Re: html to postgres...

From
"Richard Huxton"
Date:
From: "Tony Grant" <tony@animaproductions.com>

> On 16 Jul 2001 11:07:55 -0400, Mitch Vincent wrote:
> > You could put the entire HTML page directly into a text type field in
> > PG..... That would give you limited flexibility as far as searching and
> > indexing goes but you didn't mention any specifics of what you were
> > attempting to do by having the pages in a database....
>
> Yes I was vague - the heat is coming back...
>
> These are film and director pages in a movie site. I am looking at
> HTML->XML tools then with a parser I should be able to create a tab
> delimited text file.

Did something similar myself a while ago.

Assuming the pages were all generated from a template originally, I found
the following the simplest.

Construct your database structure, create some test data.
Create output system (db=>xml=>html whatever)
Build a (set of) perl script(s) to parse the HTML and strip the data out (if
your pages are anything like mine, they're not *identical* formats so you'll
end up needing something custom-built).
Push the data into PostgreSQL.
Publish the website from the database
Run a "diff" of the old and new pages
Tweak system as required and repeat until satisfied everything works.

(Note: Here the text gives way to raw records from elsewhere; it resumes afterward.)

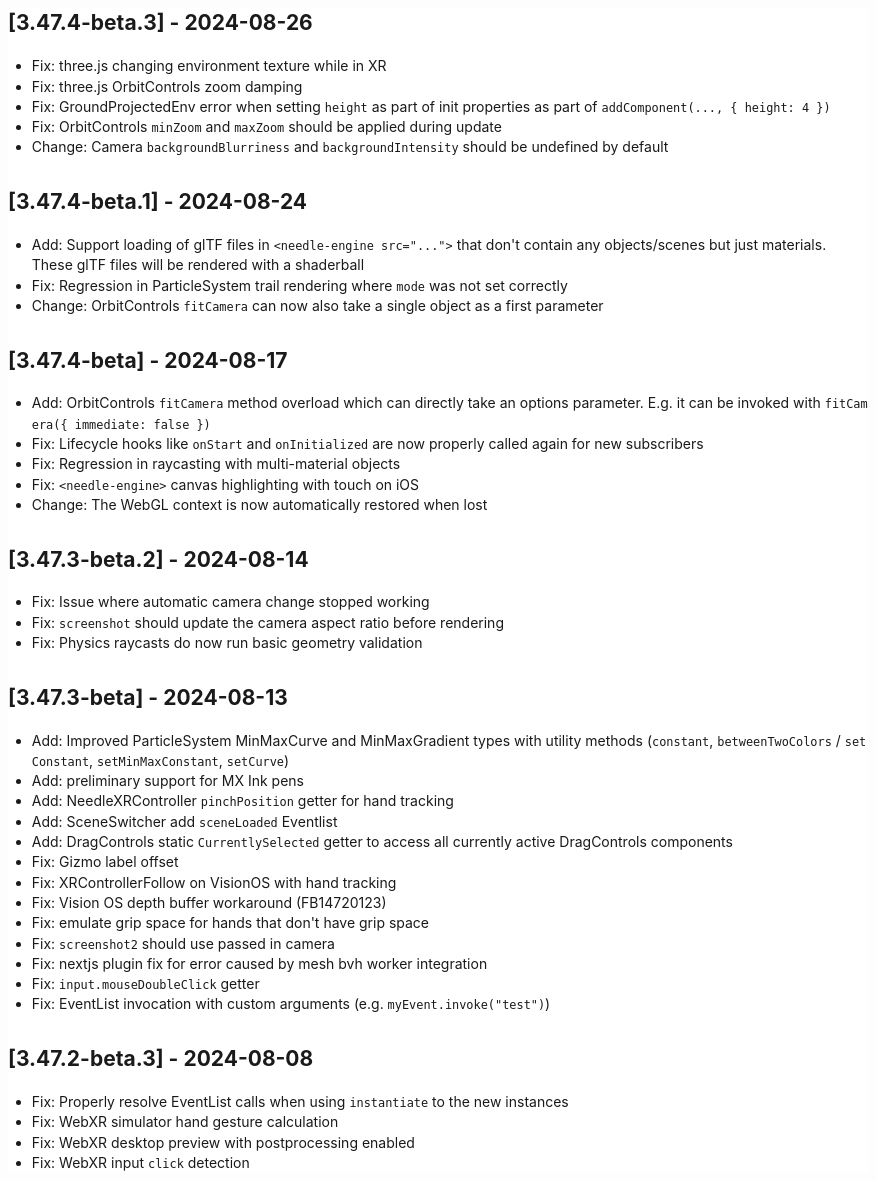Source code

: ## [3.47.4-beta.3] - 2024-08-26
- Fix: three.js changing environment texture while in XR 
- Fix: three.js OrbitControls zoom damping
- Fix: GroundProjectedEnv error when setting `height` as part of init properties as part of `addComponent(..., { height: 4 })`
- Fix: OrbitControls `minZoom` and `maxZoom` should be applied during update
- Change: Camera `backgroundBlurriness` and `backgroundIntensity` should be undefined by default

## [3.47.4-beta.1] - 2024-08-24
- Add: Support loading of glTF files in `<needle-engine src="...">` that don't contain any objects/scenes but just materials. These glTF files will be rendered with a shaderball
- Fix: Regression in ParticleSystem trail rendering where `mode` was not set correctly
- Change: OrbitControls `fitCamera` can now also take a single object as a first parameter

## [3.47.4-beta] - 2024-08-17
- Add: OrbitControls `fitCamera` method overload which can directly take an options parameter. E.g. it can be invoked with `fitCamera({ immediate: false })`
- Fix: Lifecycle hooks like `onStart` and `onInitialized` are now properly called again for new subscribers
- Fix: Regression in raycasting with multi-material objects
- Fix: `<needle-engine>` canvas highlighting with touch on iOS
- Change: The WebGL context is now automatically restored when lost

## [3.47.3-beta.2] - 2024-08-14
- Fix: Issue where automatic camera change stopped working
- Fix: `screenshot` should update the camera aspect ratio before rendering 
- Fix: Physics raycasts do now run basic geometry validation 

## [3.47.3-beta] - 2024-08-13
- Add: Improved ParticleSystem MinMaxCurve and MinMaxGradient types with utility methods (`constant`, `betweenTwoColors` / `setConstant`, `setMinMaxConstant`, `setCurve`) 
- Add: preliminary support for MX Ink pens
- Add: NeedleXRController `pinchPosition` getter for hand tracking
- Add: SceneSwitcher add `sceneLoaded` Eventlist
- Add: DragControls static `CurrentlySelected` getter to access all currently active DragControls components
- Fix: Gizmo label offset
- Fix: XRControllerFollow on VisionOS with hand tracking
- Fix: Vision OS depth buffer workaround (FB14720123)
- Fix: emulate grip space for hands that don't have grip space
- Fix: `screenshot2` should use passed in camera
- Fix: nextjs plugin fix for error caused by mesh bvh worker integration
- Fix: `input.mouseDoubleClick` getter
- Fix: EventList invocation with custom arguments (e.g. `myEvent.invoke("test")`)

## [3.47.2-beta.3] - 2024-08-08
- Fix: Properly resolve EventList calls when using `instantiate` to the new instances
- Fix: WebXR simulator hand gesture calculation
- Fix: WebXR desktop preview with postprocessing enabled
- Fix: WebXR input `click` detection 
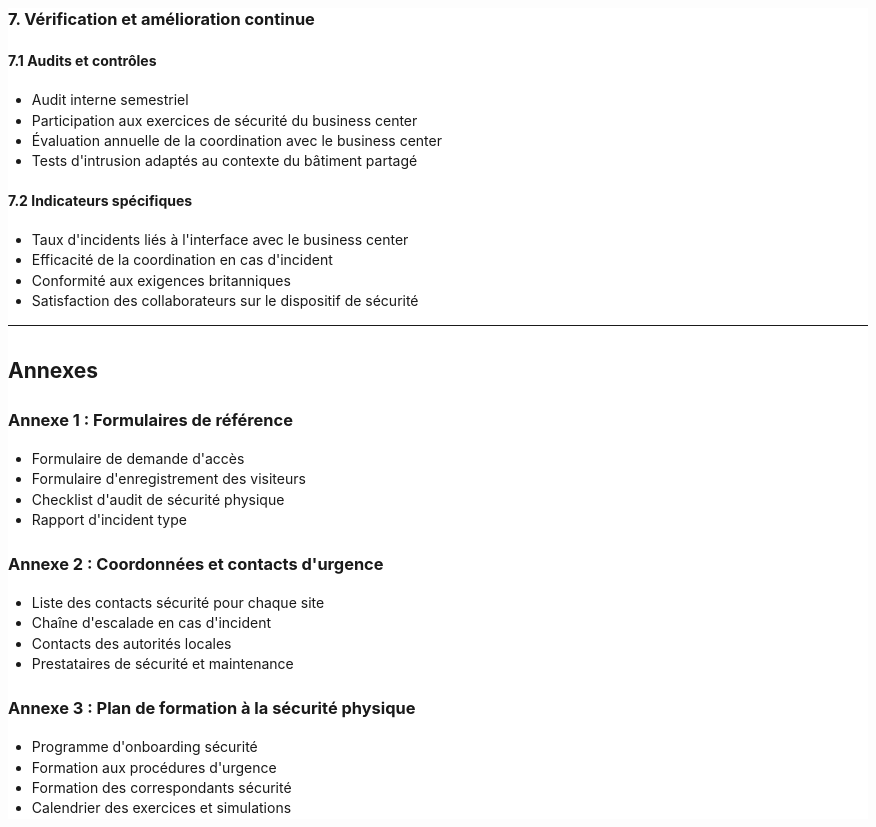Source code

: ### 7. Vérification et amélioration continue

#### 7.1 Audits et contrôles
- Audit interne semestriel
- Participation aux exercices de sécurité du business center
- Évaluation annuelle de la coordination avec le business center
- Tests d'intrusion adaptés au contexte du bâtiment partagé

#### 7.2 Indicateurs spécifiques
- Taux d'incidents liés à l'interface avec le business center
- Efficacité de la coordination en cas d'incident
- Conformité aux exigences britanniques
- Satisfaction des collaborateurs sur le dispositif de sécurité

---

## Annexes

### Annexe 1 : Formulaires de référence
- Formulaire de demande d'accès
- Formulaire d'enregistrement des visiteurs
- Checklist d'audit de sécurité physique
- Rapport d'incident type

### Annexe 2 : Coordonnées et contacts d'urgence
- Liste des contacts sécurité pour chaque site
- Chaîne d'escalade en cas d'incident
- Contacts des autorités locales
- Prestataires de sécurité et maintenance

### Annexe 3 : Plan de formation à la sécurité physique
- Programme d'onboarding sécurité
- Formation aux procédures d'urgence
- Formation des correspondants sécurité
- Calendrier des exercices et simulations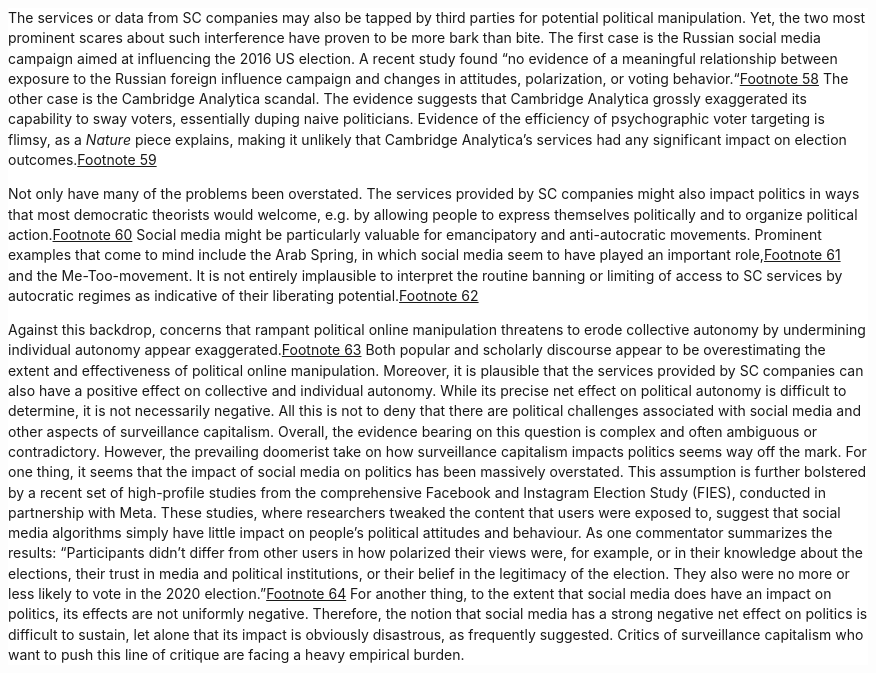 The services or data from SC companies may also be tapped by third parties for potential political manipulation. Yet, the two most prominent scares about such interference have proven to be more bark than bite. The first case is the Russian social media campaign aimed at influencing the 2016 US election. A recent study found “no evidence of a meaningful relationship between exposure to the Russian foreign influence campaign and changes in attitudes, polarization, or voting behavior.“[Footnote 58](#Fn58) The other case is the Cambridge Analytica scandal. The evidence suggests that Cambridge Analytica grossly exaggerated its capability to sway voters, essentially duping naive politicians. Evidence of the efficiency of psychographic voter targeting is flimsy, as a _Nature_ piece explains, making it unlikely that Cambridge Analytica’s services had any significant impact on election outcomes.[Footnote 59](#Fn59)

Not only have many of the problems been overstated. The services provided by SC companies might also impact politics in ways that most democratic theorists would welcome, e.g. by allowing people to express themselves politically and to organize political action.[Footnote 60](#Fn60) Social media might be particularly valuable for emancipatory and anti-autocratic movements. Prominent examples that come to mind include the Arab Spring, in which social media seem to have played an important role,[Footnote 61](#Fn61) and the Me-Too-movement. It is not entirely implausible to interpret the routine banning or limiting of access to SC services by autocratic regimes as indicative of their liberating potential.[Footnote 62](#Fn62)

Against this backdrop, concerns that rampant political online manipulation threatens to erode collective autonomy by undermining individual autonomy appear exaggerated.[Footnote 63](#Fn63) Both popular and scholarly discourse appear to be overestimating the extent and effectiveness of political online manipulation. Moreover, it is plausible that the services provided by SC companies can also have a positive effect on collective and individual autonomy. While its precise net effect on political autonomy is difficult to determine, it is not necessarily negative. All this is not to deny that there are political challenges associated with social media and other aspects of surveillance capitalism. Overall, the evidence bearing on this question is complex and often ambiguous or contradictory. However, the prevailing doomerist take on how surveillance capitalism impacts politics seems way off the mark. For one thing, it seems that the impact of social media on politics has been massively overstated. This assumption is further bolstered by a recent set of high-profile studies from the comprehensive Facebook and Instagram Election Study (FIES), conducted in partnership with Meta. These studies, where researchers tweaked the content that users were exposed to, suggest that social media algorithms simply have little impact on people’s political attitudes and behaviour. As one commentator summarizes the results: “Participants didn’t differ from other users in how polarized their views were, for example, or in their knowledge about the elections, their trust in media and political institutions, or their belief in the legitimacy of the election. They also were no more or less likely to vote in the 2020 election.”[Footnote 64](#Fn64) For another thing, to the extent that social media does have an impact on politics, its effects are not uniformly negative. Therefore, the notion that social media has a strong negative net effect on politics is difficult to sustain, let alone that its impact is obviously disastrous, as frequently suggested. Critics of surveillance capitalism who want to push this line of critique are facing a heavy empirical burden.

The key problem I found was that unless the pages were generated from a
database to start with, they all seemed to have minor changes. The only way
I could be satisfied I'd not missed data was to publish and compare. The
first couple of "diff"s were scary, and I ended up cutting and pasting a few
pieces manually, but I got everything out.

HTH

- Richard Huxton


Re: html to postgres...

From
Tony Grant
Date:
Thanks to all for the input.

Because of the limits of my knowledge of perl, C etc...

I'll do a batch job from BBEdit. I have found a Tidy plugin for BBEdit,
installed the latest version of BBEdit Lite and the HTML tools. All I
need now is to write up the description for the XML output.

While it may sound strange that I'll do this from a Mac it is the tool I
am most familiar with for this type of task. From 1994 till 1998 I used
BBEdit as content creation, ftp and data preformatting tool for SQL.

Cheers

Tony

--
RedHat Linux on Sony Vaio C1XD/S
http://www.animaproductions.com/linux2.html
Macromedia UltraDev with PostgreSQL
http://www.animaproductions.com/ultra.html


Re: html to postgres...

From
V Alex Brennen
Date:
On 16 Jul 2001, Tony Grant wrote:

> Hello,
>
> I have several hundred HTML (!) pages that need to be converted to a
> format that in turn can be imported into PostgreSQL. They are all built
> on a very similar grid.
>
> Any thoughts?

I've written code to store ASCII text in pg Oids.  I also have
code that pulls out the ASCII text and renders it as part of a
web page. The use is the storage of radix encoded openPGP Public
Keys for a public key server.  The code is all written in C.


You can get the code from:
http://www.cryptnet.net/fsp/cks/

And you can see the keyserver running (with about 120,000 keys
in the db) at:
http://keyserver.cryptnet.net/


    - VAB
---
V. Alex Brennen      <vab@cryptnet.net>
[ http://www.cryptnet.net/people/vab/ ]
[ http://www.advogato.org/person/vab/ ]